(Source records)

============================================================

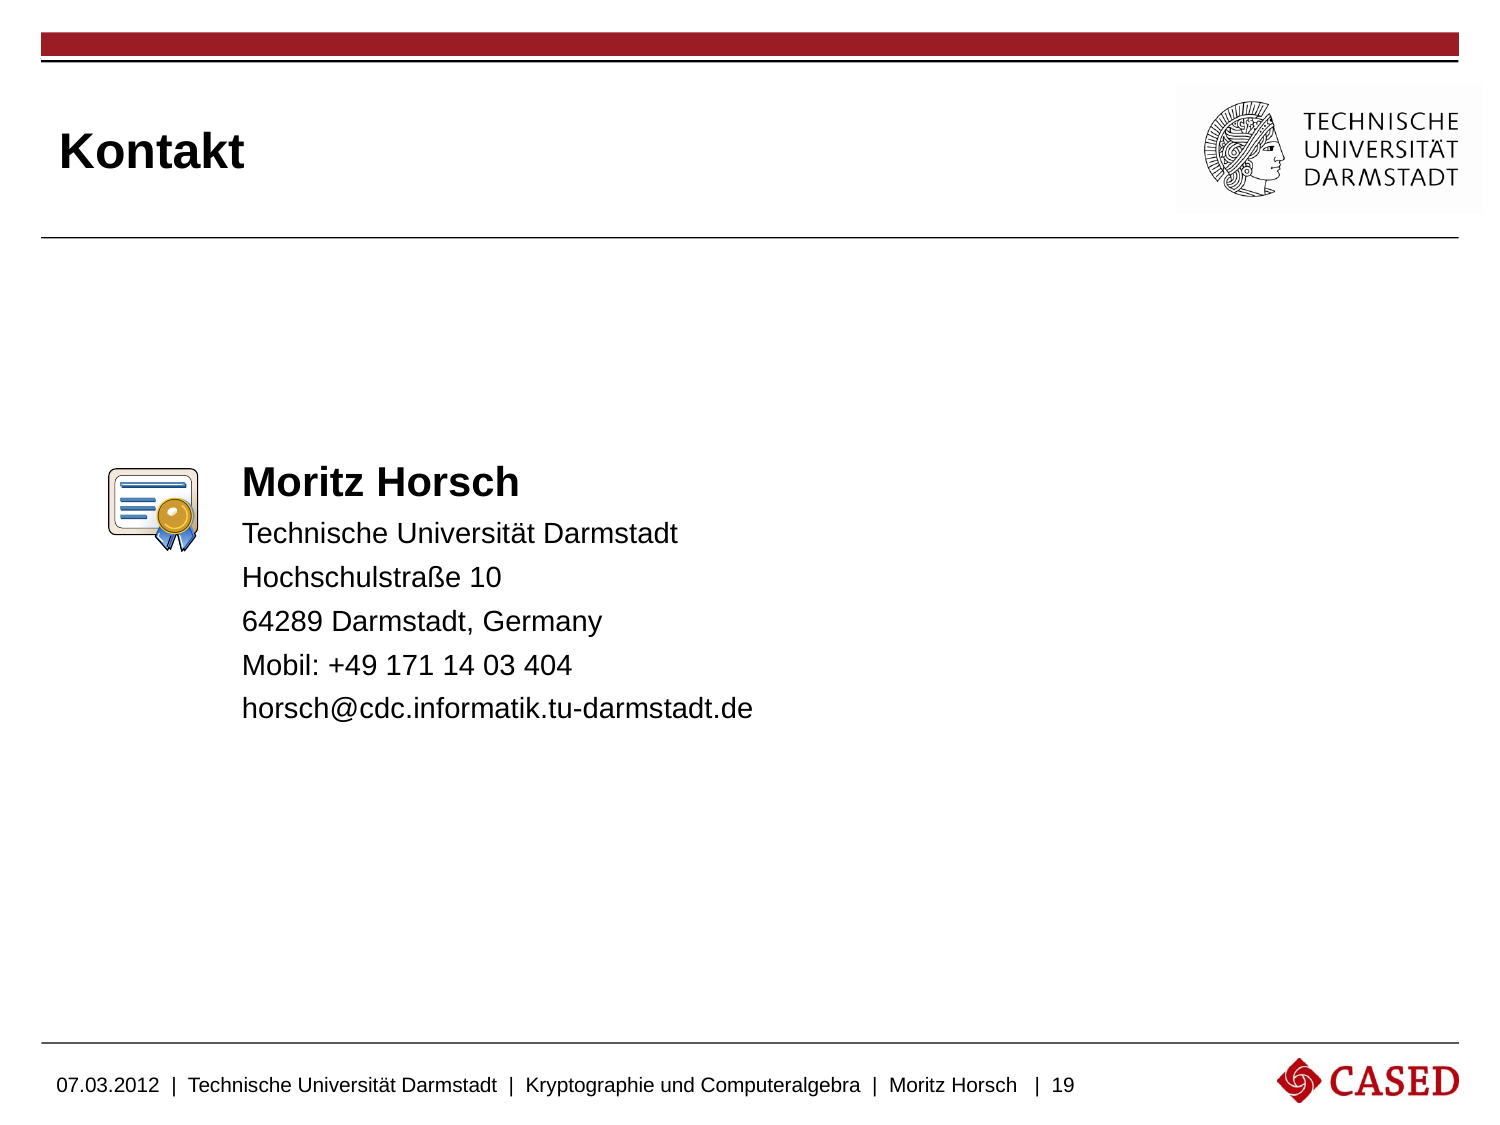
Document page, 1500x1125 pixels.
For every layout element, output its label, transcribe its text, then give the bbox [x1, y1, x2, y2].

picture [1175, 84, 1483, 214]
picture [1277, 1058, 1459, 1103]
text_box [105, 465, 201, 555]
title Kontakt [58, 79, 1149, 218]
text_box Moritz Horsch Technische Universität Darmstadt Hochschulstraße 10 64289 Darmstadt, Germany Mobil: +49 171 14 03 404 horsch@cdc.informatik.tu-darmstadt.de [241, 447, 886, 743]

============================================================

__Request__
When you copy the entries above, reproduce each line exactly and leave out any pictures.

__Answer space__
Document page, 1500x1125 pixels.
For every layout element, output its label, transcribe its text, then give the bbox [x1, y1, x2, y2].

picture [1175, 84, 1483, 214]
picture [1277, 1058, 1459, 1103]
text_box [105, 465, 201, 555]
title Kontakt [58, 79, 1149, 218]
text_box Moritz Horsch Technische Universität Darmstadt Hochschulstraße 10 64289 Darmstadt, Germany Mobil: +49 171 14 03 404 horsch@cdc.informatik.tu-darmstadt.de [241, 447, 886, 743]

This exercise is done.